Any assistance would be greatly appreciated.
Thank you so much.
Hello @ayeshbond!
Could you please add a log statement with the exact error that you're seeing?
Additionally, you can always disable the creation of the vcf_stats_repot in case it's blocking you from running DeepVariant.
Hello @lucasbrambrink,
Thank you very much for the response.

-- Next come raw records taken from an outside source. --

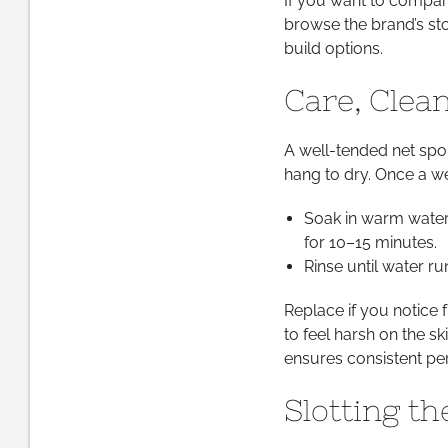
If you want to compare
browse the brand’s sto
build options.
Care, Clea
A well-tended net spo
hang to dry. Once a we
Soak in warm water 
for 10–15 minutes.
Rinse until water ru
Replace if you notice fr
to feel harsh on the s
ensures consistent pe
Slotting t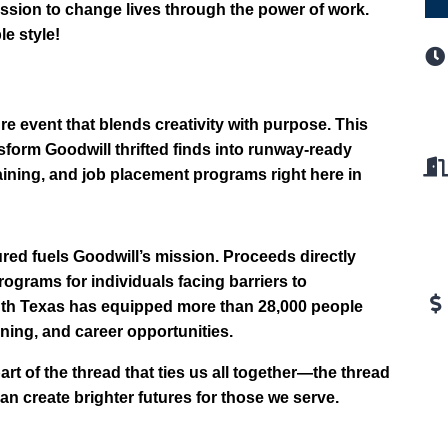
ission to change lives through the power of work.
le style!
e event that blends creativity with purpose. This
form Goodwill thrifted finds into runway-ready
aining, and job placement programs right here in
ed fuels Goodwill’s mission. Proceeds directly
ograms for individuals facing barriers to
outh Texas has equipped more than 28,000 people
aining, and career opportunities.
of the thread that ties us all together—the thread
an create brighter futures for those we serve.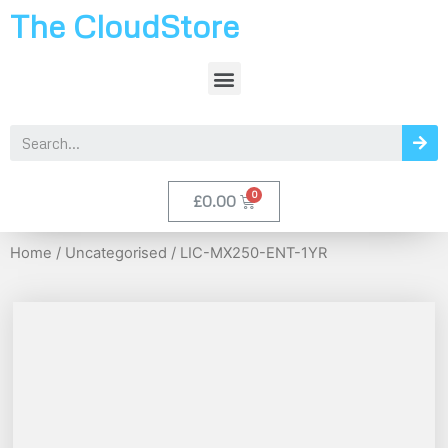
The CloudStore
£
0.00
Home
/
Uncategorised
/ LIC-MX250-ENT-1YR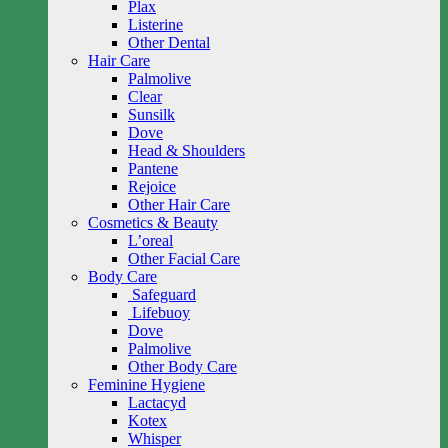
Plax
Listerine
Other Dental
Hair Care
Palmolive
Clear
Sunsilk
Dove
Head & Shoulders
Pantene
Rejoice
Other Hair Care
Cosmetics & Beauty
L’oreal
Other Facial Care
Body Care
Safeguard
Lifebuoy
Dove
Palmolive
Other Body Care
Feminine Hygiene
Lactacyd
Kotex
Whisper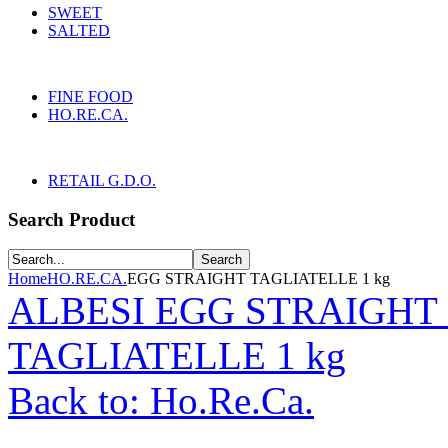
SWEET
SALTED
FINE FOOD
HO.RE.CA.
RETAIL G.D.O.
Search Product
Home
HO.RE.CA.
EGG STRAIGHT TAGLIATELLE 1 kg
ALBESI EGG STRAIGHT 
TAGLIATELLE 1 kg
Back to: Ho.Re.Ca.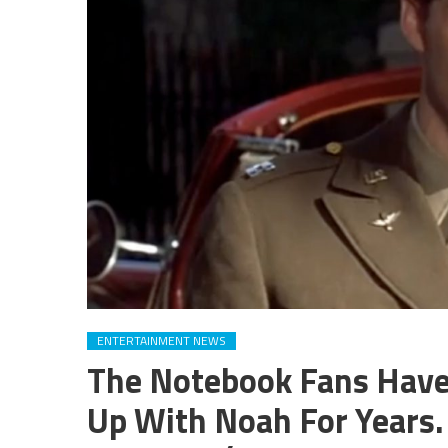
ENTERTAINMENT NEWS
The Notebook Fans Have
Up With Noah For Years.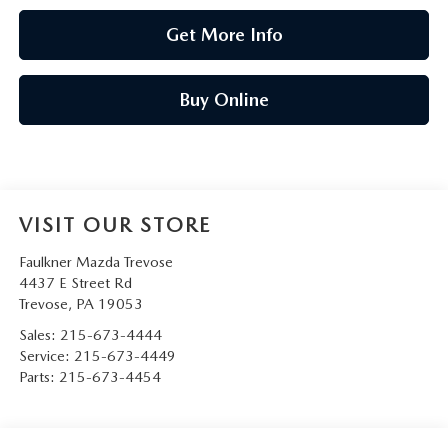
Get More Info
Buy Online
VISIT OUR STORE
Faulkner Mazda Trevose
4437 E Street Rd
Trevose
,
PA
19053
Sales:
215-673-4444
Service:
215-673-4449
Parts:
215-673-4454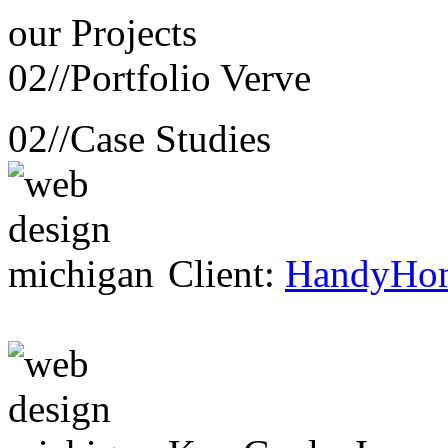
our
Projects
02//
Portfolio Verve
02//
Case Studies
Client:
HandyHo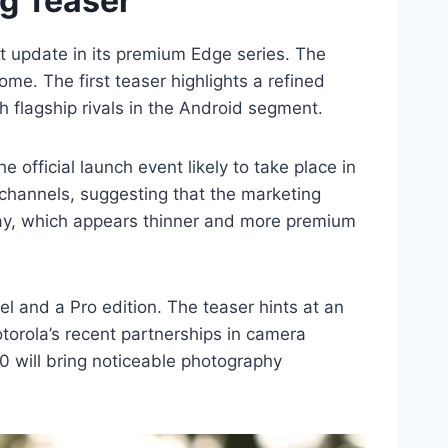
ng Teaser
nt update in its premium Edge series. The
e. The first teaser highlights a refined
 flagship rivals in the Android segment.
 official launch event likely to take place in
l channels, suggesting that the marketing
lay, which appears thinner and more premium
el and a Pro edition. The teaser hints at an
orola’s recent partnerships in camera
0 will bring noticeable photography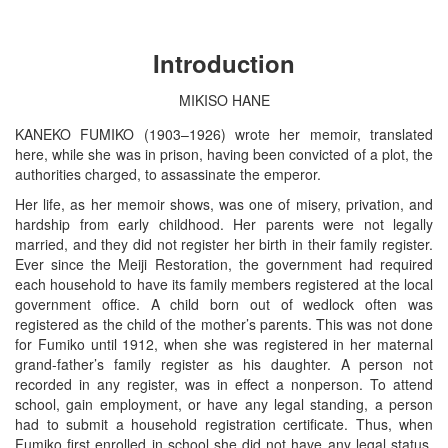
Introduction
MIKISO HANE
KANEKO FUMIKO (1903–1926) wrote her memoir, translated
here, while she was in prison, having been convicted of a plot, the
authorities charged, to assassinate the emperor.
Her life, as her memoir shows, was one of misery, privation, and
hardship from early childhood. Her parents were not legally
married, and they did not register her birth in their family register.
Ever since the Meiji Restoration, the government had required
each household to have its family members registered at the local
government office. A child born out of wedlock often was
registered as the child of the mother’s parents. This was not done
for Fumiko until 1912, when she was registered in her maternal
grand-father’s family register as his daughter. A person not
recorded in any register, was in effect a nonperson. To attend
school, gain employment, or have any legal standing, a person
had to submit a household registration certificate. Thus, when
Fumiko first enrolled in school she did not have any legal status,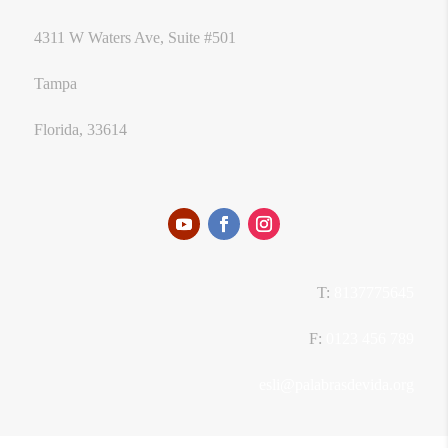
4311 W Waters Ave, Suite #501
Tampa
Florida, 33614
T:
8137775645
F:
0123 456 789
esli@palabrasdevida.org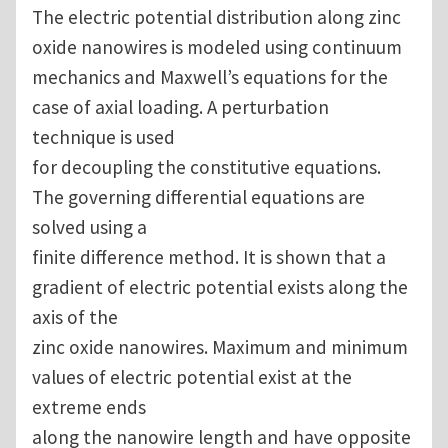
The electric potential distribution along zinc
oxide nanowires is modeled using continuum
mechanics and Maxwell’s equations for the
case of axial loading. A perturbation
technique is used
for decoupling the constitutive equations.
The governing differential equations are
solved using a
finite difference method. It is shown that a
gradient of electric potential exists along the
axis of the
zinc oxide nanowires. Maximum and minimum
values of electric potential exist at the
extreme ends
along the nanowire length and have opposite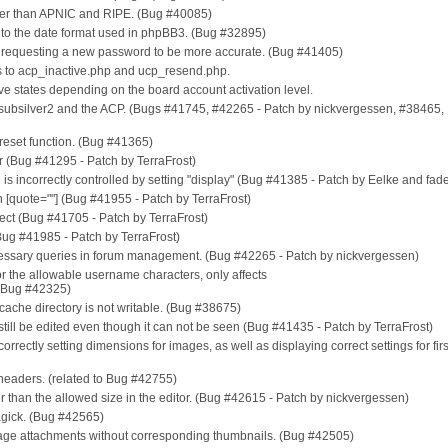
ther than APNIC and RIPE. (Bug #40085)
D to the date format used in phpBB3. (Bug #32895)
requesting a new password to be more accurate. (Bug #41405)
s to acp_inactive.php and ucp_resend.php.
tive states depending on the board account activation level.
, subsilver2 and the ACP. (Bugs #41745, #42265 - Patch by nickvergessen, #38465,
reset function. (Bug #41365)
or (Bug #41295 - Patch by TerraFrost)
tion is incorrectly controlled by setting "display" (Bug #41385 - Patch by Eelke and fa
 [quote=""] (Bug #41955 - Patch by TerraFrost)
direct (Bug #41705 - Patch by TerraFrost)
(Bug #41985 - Patch by TerraFrost)
ssary queries in forum management. (Bug #42265 - Patch by nickvergessen)
or the allowable username characters, only affects
ug #42325)
f cache directory is not writable. (Bug #38675)
n still be edited even though it can not be seen (Bug #41435 - Patch by TerraFrost)
 correctly setting dimensions for images, as well as displaying correct settings for fir
 headers. (related to Bug #42755)
er than the allowed size in the editor. (Bug #42615 - Patch by nickvergessen)
agick. (Bug #42565)
mage attachments without corresponding thumbnails. (Bug #42505)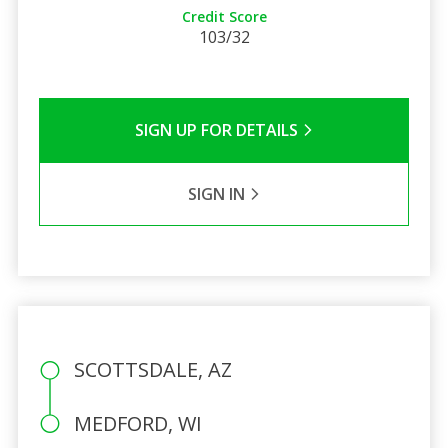
Credit Score
103/32
SIGN UP FOR DETAILS
SIGN IN
SCOTTSDALE, AZ
MEDFORD, WI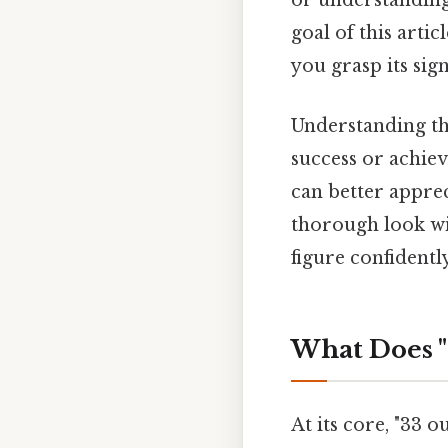
or understanding 
goal of this artic
you grasp its sign
Understanding this
success or achie
can better apprec
thorough look wil
figure confidently
What Does "
At its core, "33 o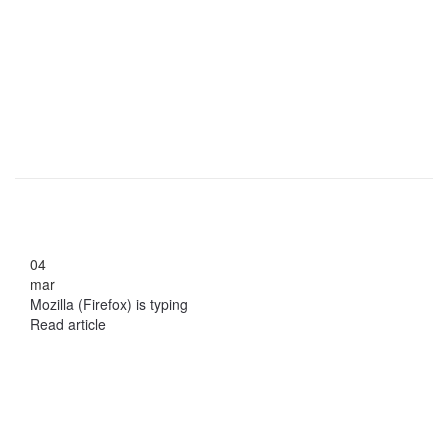
04
mar
Mozilla (Firefox) is typing
Read article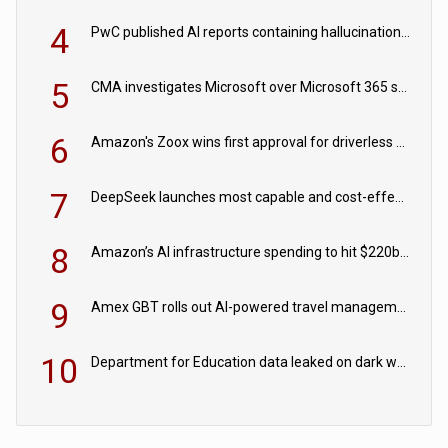
4
PwC published AI reports containing hallucinations ‘written by AI’
5
CMA investigates Microsoft over Microsoft 365 subscription changes
6
Amazon's Zoox wins first approval for driverless paid robotaxis
7
DeepSeek launches most capable and cost-effective model
8
Amazon’s AI infrastructure spending to hit $220bn this year
9
Amex GBT rolls out AI-powered travel management tools for business customers
10
Department for Education data leaked on dark web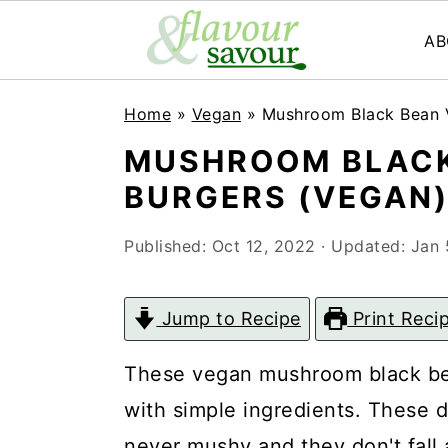
AB
S
S
Home
»
Vegan
»
Mushroom Black Bean V
k
k
MUSHROOM BLACK
i
i
BURGERS (VEGAN
p
p
t
t
Published:
Oct 12, 2022
· Updated:
Jan 
o
o
m
p
Jump to Recipe
Print Reci
a
r
These vegan mushroom black be
i
i
with simple ingredients. These 
n
m
never mushy and they don't fall apa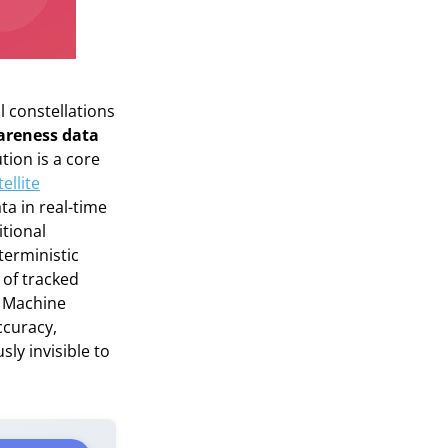
 constellations
wareness data
tion is a core
ellite
ta in real-time
itional
erministic
 of tracked
nd Machine
ccuracy,
ly invisible to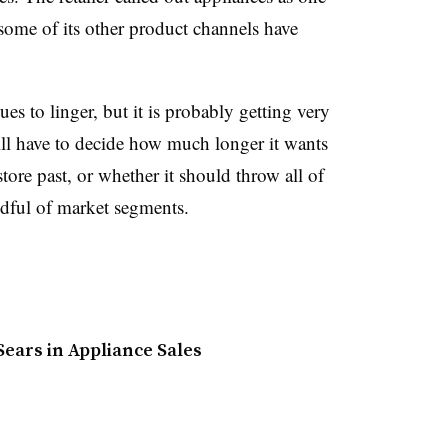
some of its other product channels have
ues to linger, but it is probably getting very
will have to decide how much longer it wants
 store past, or whether it should throw all of
ndful of market segments.
ears in Appliance Sales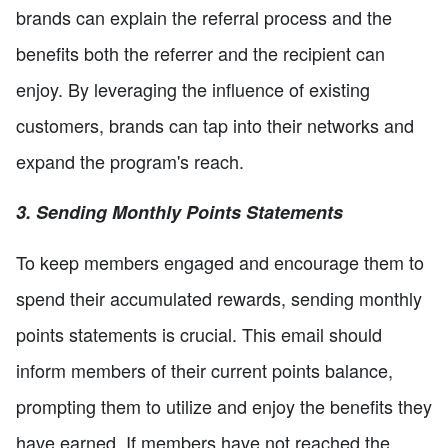
brands can explain the referral process and the
benefits both the referrer and the recipient can
enjoy. By leveraging the influence of existing
customers, brands can tap into their networks and
expand the program's reach.
3. Sending Monthly Points Statements
To keep members engaged and encourage them to
spend their accumulated rewards, sending monthly
points statements is crucial. This email should
inform members of their current points balance,
prompting them to utilize and enjoy the benefits they
have earned. If members have not reached the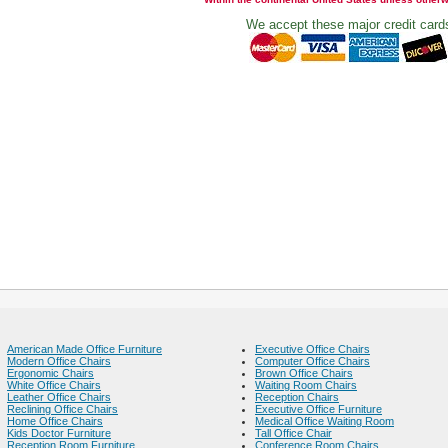
We accept these major credit card
American Made Office Furniture
Executive Office Chairs
Modern Office Chairs
Computer Office Chairs
Ergonomic Chairs
Brown Office Chairs
White Office Chairs
Waiting Room Chairs
Leather Office Chairs
Reception Chairs
Reclining Office Chairs
Executive Office Furniture
Home Office Chairs
Medical Office Waiting Room
Kids Doctor Furniture
Tall Office Chair
Reception Room Furniture
Conference Room Chairs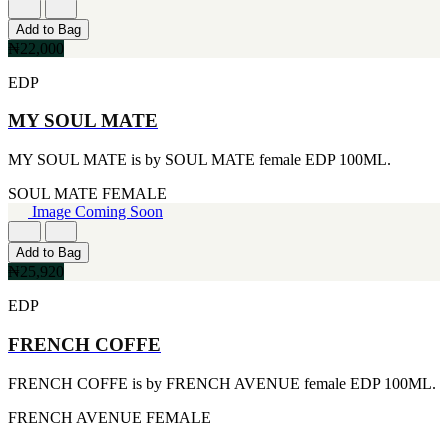
[1]
TABAC
Add to Bag
[1]
₦22,000
TED LAPIDUS
[1]
EDP
TEXAS
[1]
MY SOUL MATE
TOM FORD
[1]
MY SOUL MATE is by SOUL MATE female EDP 100ML.
WOOD NEROLI
[1]
SOUL MATE
FEMALE
Image Coming Soon
Add to Bag
₦25,920
EDP
FRENCH COFFE
FRENCH COFFE is by FRENCH AVENUE female EDP 100ML.
FRENCH AVENUE
FEMALE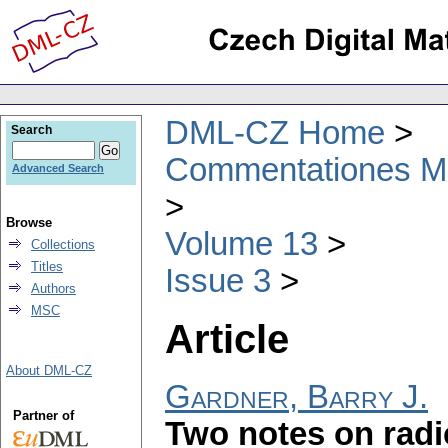
DML-CZ Home
Search
Commentationes Mat
Advanced Search
Browse
Volume 13
Collections
Titles
Issue 3
Authors
MSC
Article
About DML-CZ
Gardner, Barry J.
Partner of
Two notes on radi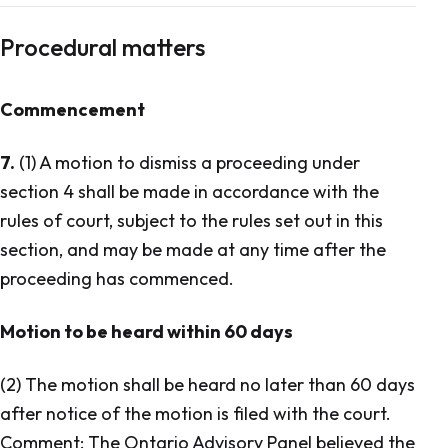
Procedural matters
Commencement
7.
(1) A motion to dismiss a proceeding under
section 4 shall be made in accordance with the
rules of court, subject to the rules set out in this
section, and may be made at any time after the
proceeding has commenced.
Motion to be heard within 60 days
(2) The motion shall be heard no later than 60 days
after notice of the motion is filed with the court.
Comment: The Ontario Advisory Panel believed the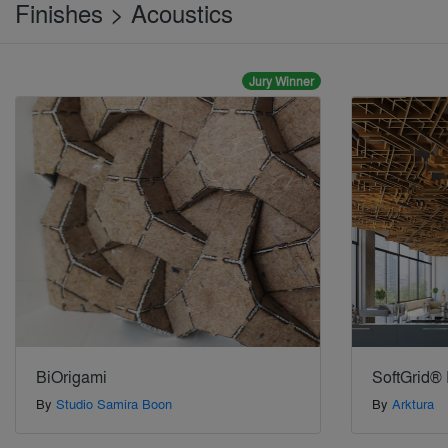
Finishes > Acoustics
Jury Winner
BiOrigami
SoftGrid® 
By
Studio Samira Boon
By
Arktura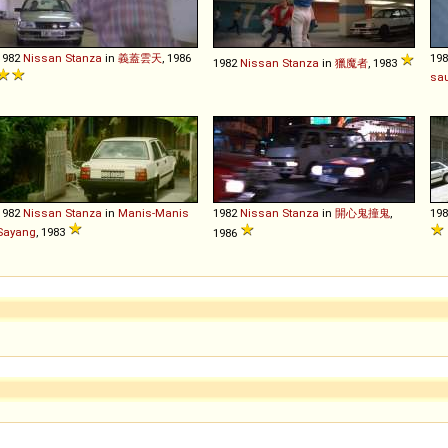
1982
Nissan
Stanza
in
義蓋雲天
, 1986
19
1982
Nissan
Stanza
in
獵魔者
, 1983
sa
1982
Nissan
Stanza
in
Manis-Manis
1982
Nissan
Stanza
in
開心鬼撞鬼
,
19
Sayang
, 1983
1986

I am attaching the log file herewith.
THe command I used was:
singularity run -B /usr/lib/locale/:/usr/lib/locale/ deepvariant_1.6.1.sif /opt/deepvariant/bin/run_deepvariant --model_type=WGS --ref="{rest_path}/tools/DeepVariant/ref_genomes/GCA_000001405.15_GRCh38_no_alt_analysis_set.fasta" --reads="{rest_path}/MiniMap_SAM_BAM/11741-KA-0004.sorted.bam" --output_vcf="{rest_path}/deepvar_calls/11741-KA-0004_output.vcf.gz" --output_gvcf="{rest_path}/deepvar_calls/11741-KA-0004_output.g.vcf.gz" --intermediate_results_dir "{rest_path}/deepvar_calls/intermediate_results_dir/0004" --num_shards=32 &> deepvar_0004.log
Also, could you let me know how I can disable it the vcf_stat_report?` I tried to look for it but to no luck. It doesn't necessarily affect the variant calling through. Just gives an error/failure due to this last step.
Thank you very much once again, and please let me know if I can get you any more information.